Plant-plant interactions, which are defined as the effect of one plant on another of the same or different species, are inherently local in nature. Plants interact in both positive and negative ways, which are governed by the same underlying ecological dynamic processes. The Mexican endemic Picea chihuahuana Martínez is a largely untouched tree species and it is therefore an excellent model for estimating genetic potential of plant-plant interactions under natural conditions.
Because of the scarce research examining plant-plant interactions at the genetic level, we tested the hypothesis that specific genetic variants of P. chihuahuana are associated with (and likely selected by) the presence of particular neighbouring tree species. To explore this question, we applied AFLP genotyping to five P. chihuahuana populations in the State of Durango, North-western Mexico.
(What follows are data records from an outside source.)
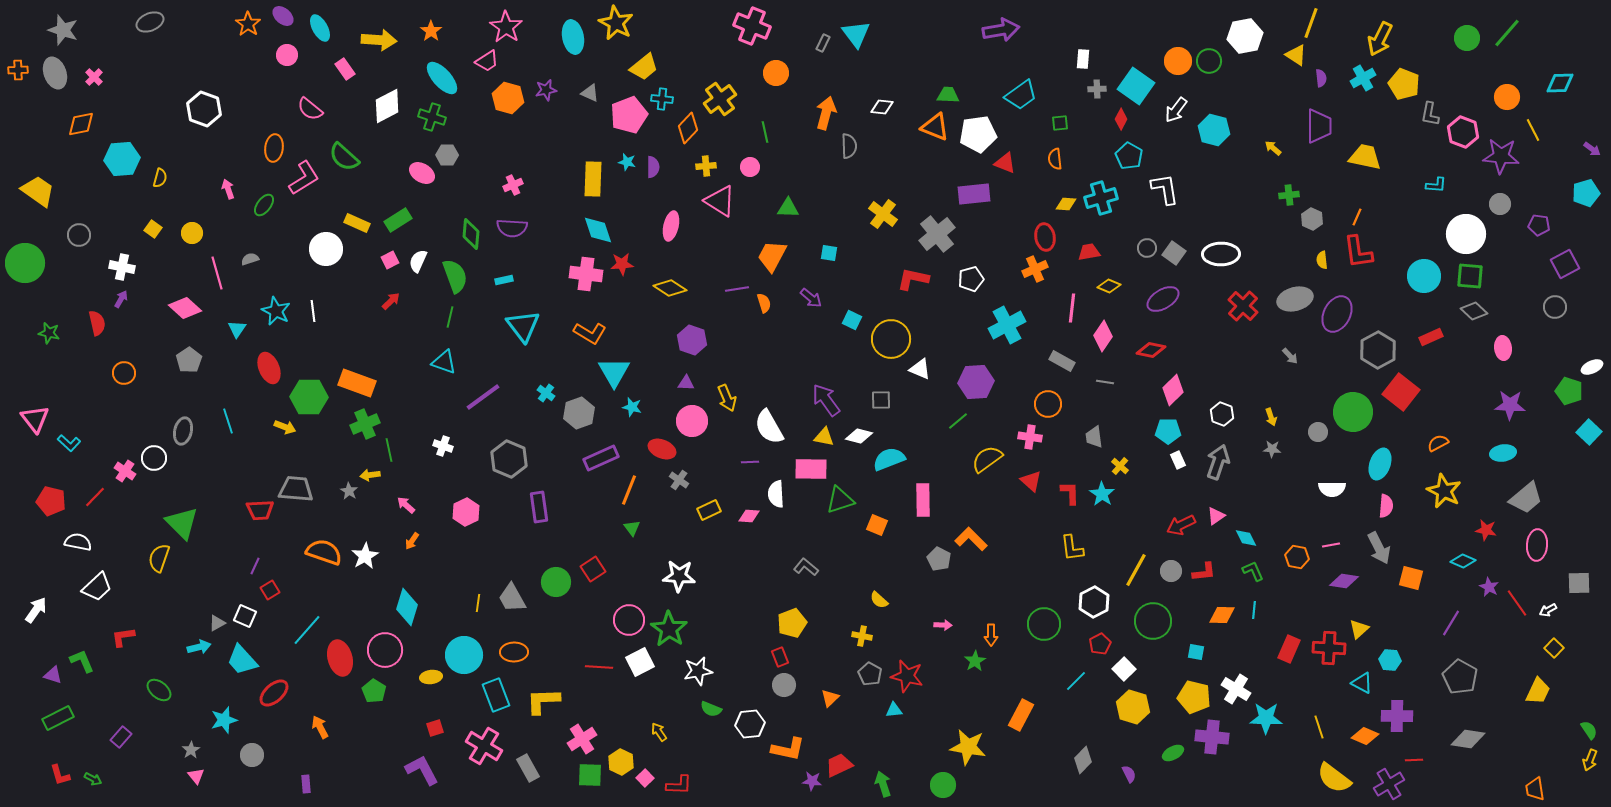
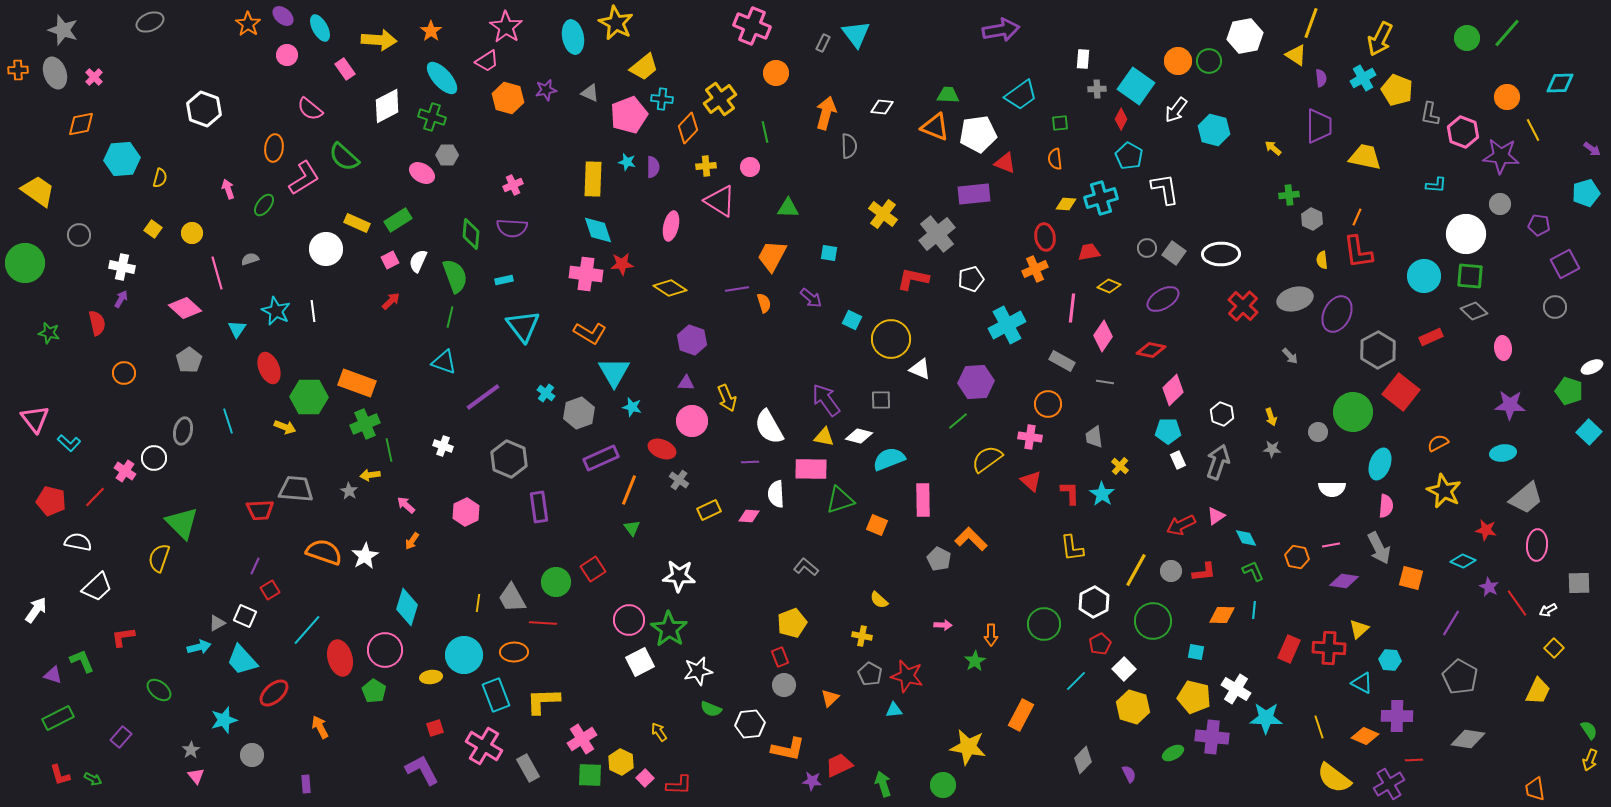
yellow pentagon at (1404, 84): moved 7 px left, 6 px down
red line at (599, 667): moved 56 px left, 44 px up
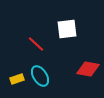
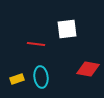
red line: rotated 36 degrees counterclockwise
cyan ellipse: moved 1 px right, 1 px down; rotated 25 degrees clockwise
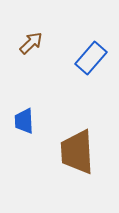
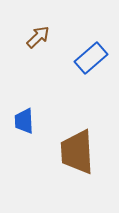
brown arrow: moved 7 px right, 6 px up
blue rectangle: rotated 8 degrees clockwise
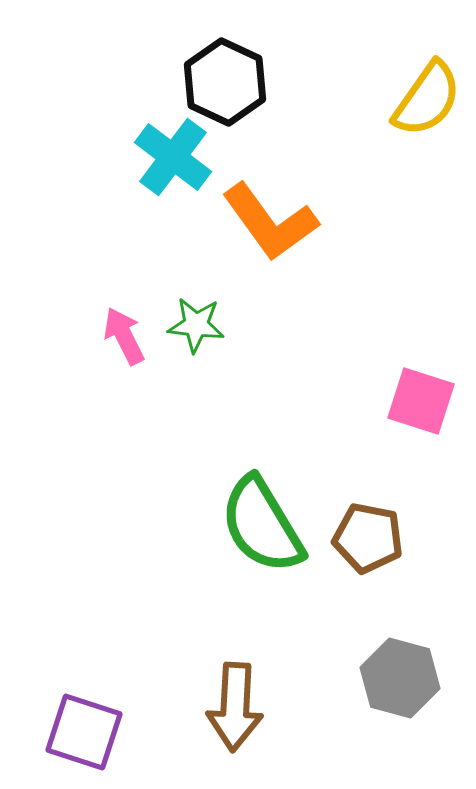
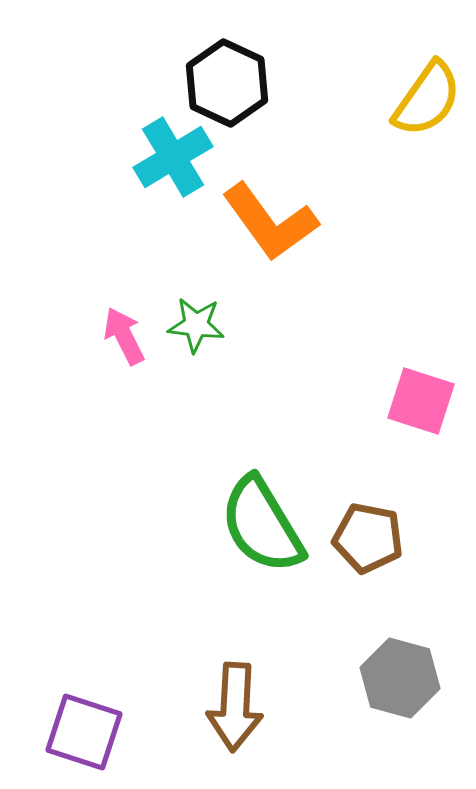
black hexagon: moved 2 px right, 1 px down
cyan cross: rotated 22 degrees clockwise
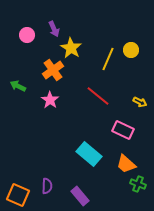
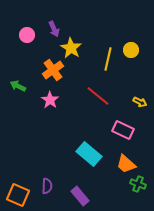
yellow line: rotated 10 degrees counterclockwise
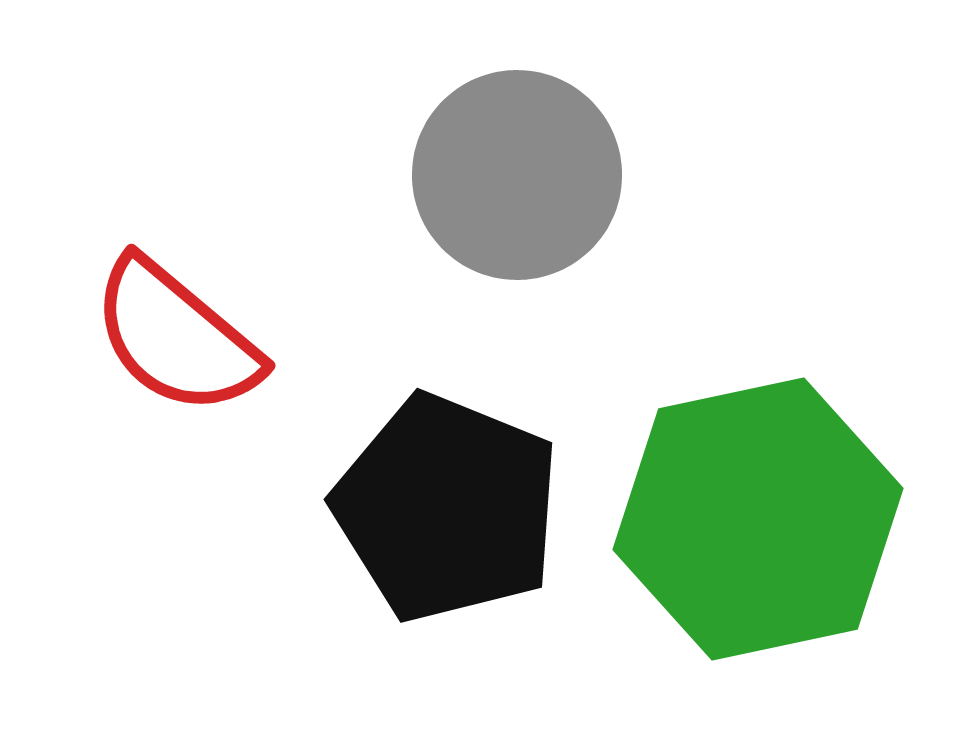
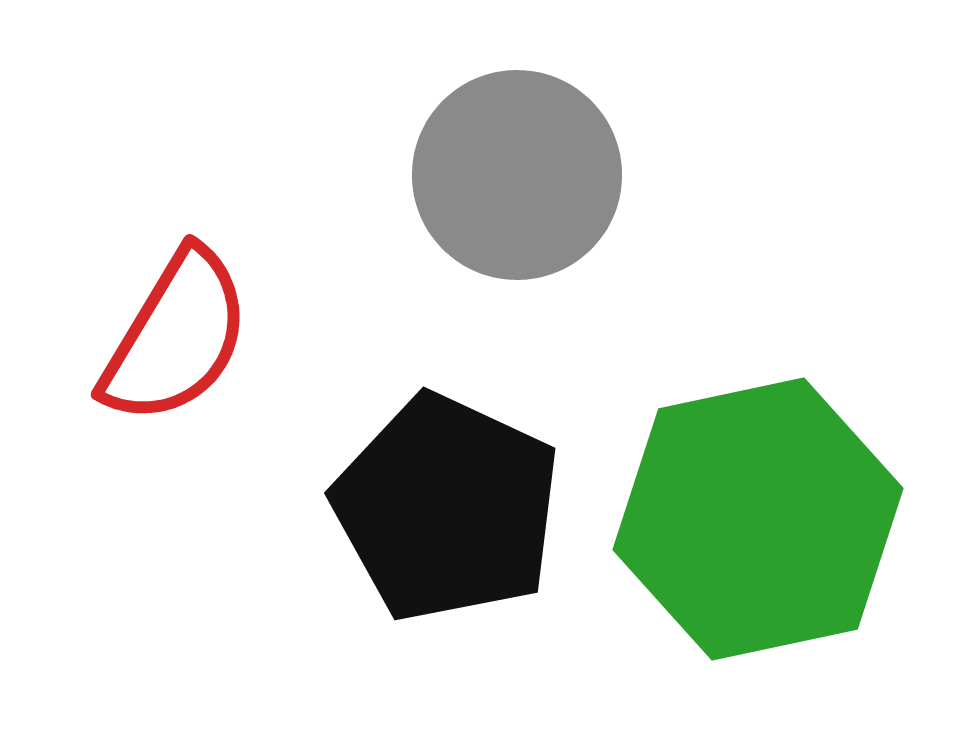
red semicircle: rotated 99 degrees counterclockwise
black pentagon: rotated 3 degrees clockwise
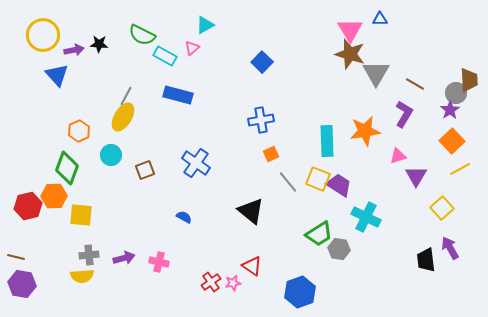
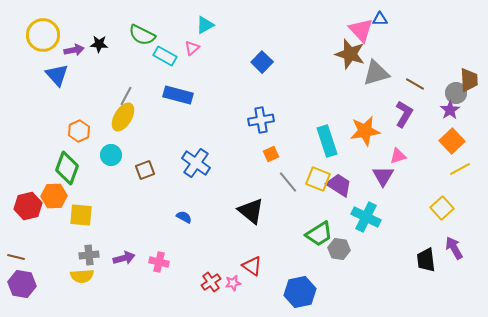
pink triangle at (350, 30): moved 11 px right; rotated 12 degrees counterclockwise
gray triangle at (376, 73): rotated 44 degrees clockwise
cyan rectangle at (327, 141): rotated 16 degrees counterclockwise
purple triangle at (416, 176): moved 33 px left
purple arrow at (450, 248): moved 4 px right
blue hexagon at (300, 292): rotated 8 degrees clockwise
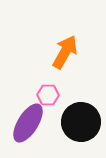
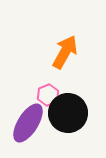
pink hexagon: rotated 25 degrees counterclockwise
black circle: moved 13 px left, 9 px up
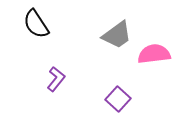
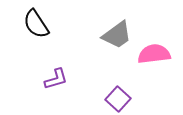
purple L-shape: rotated 35 degrees clockwise
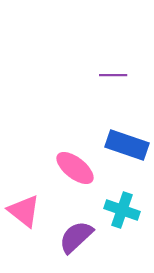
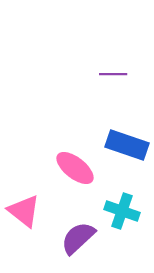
purple line: moved 1 px up
cyan cross: moved 1 px down
purple semicircle: moved 2 px right, 1 px down
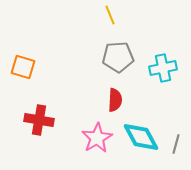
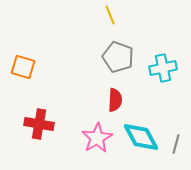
gray pentagon: rotated 24 degrees clockwise
red cross: moved 4 px down
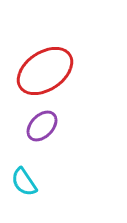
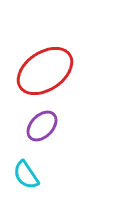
cyan semicircle: moved 2 px right, 7 px up
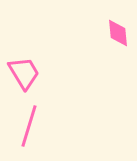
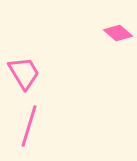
pink diamond: rotated 44 degrees counterclockwise
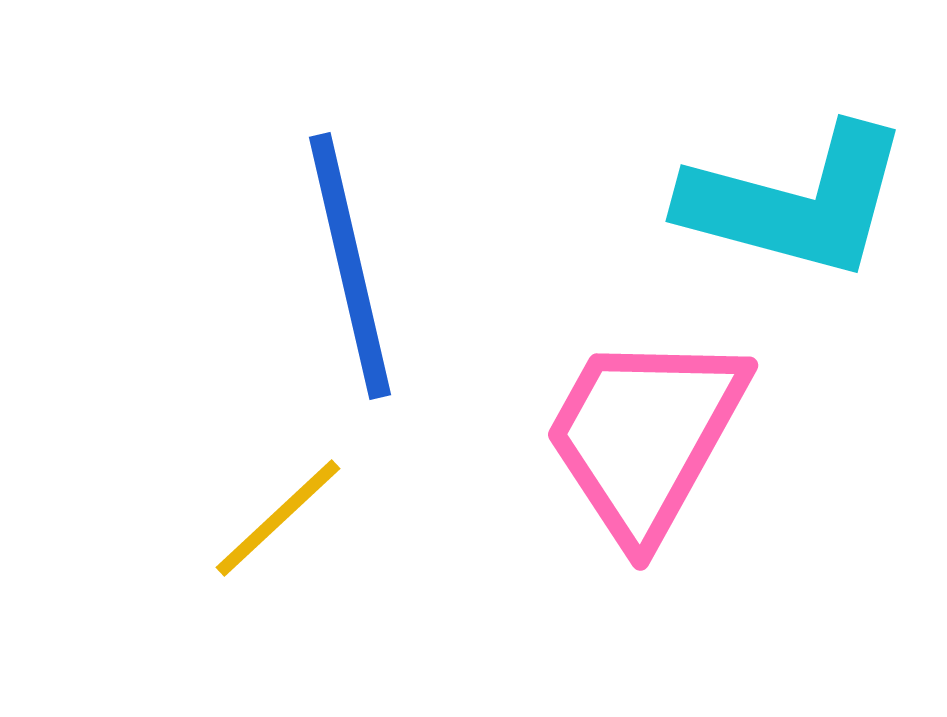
Under the assumption that the variables genetic variant of P. chihuahuana and nearest-neighbour tree species are directly related to each other, the results show a statistically significant association between such genetic variants - at one AFLP locus in one Picea population - and two nearest-neighbour conifer species (P. chihuahuana Martínez and Pinus arizonica Engelm.). The findings indicate that interactions between genetic variants and species diversity may be crucial in shaping plant communities. However, further studies are required for a better understanding of the possible roles that such associations between genetic variants might play.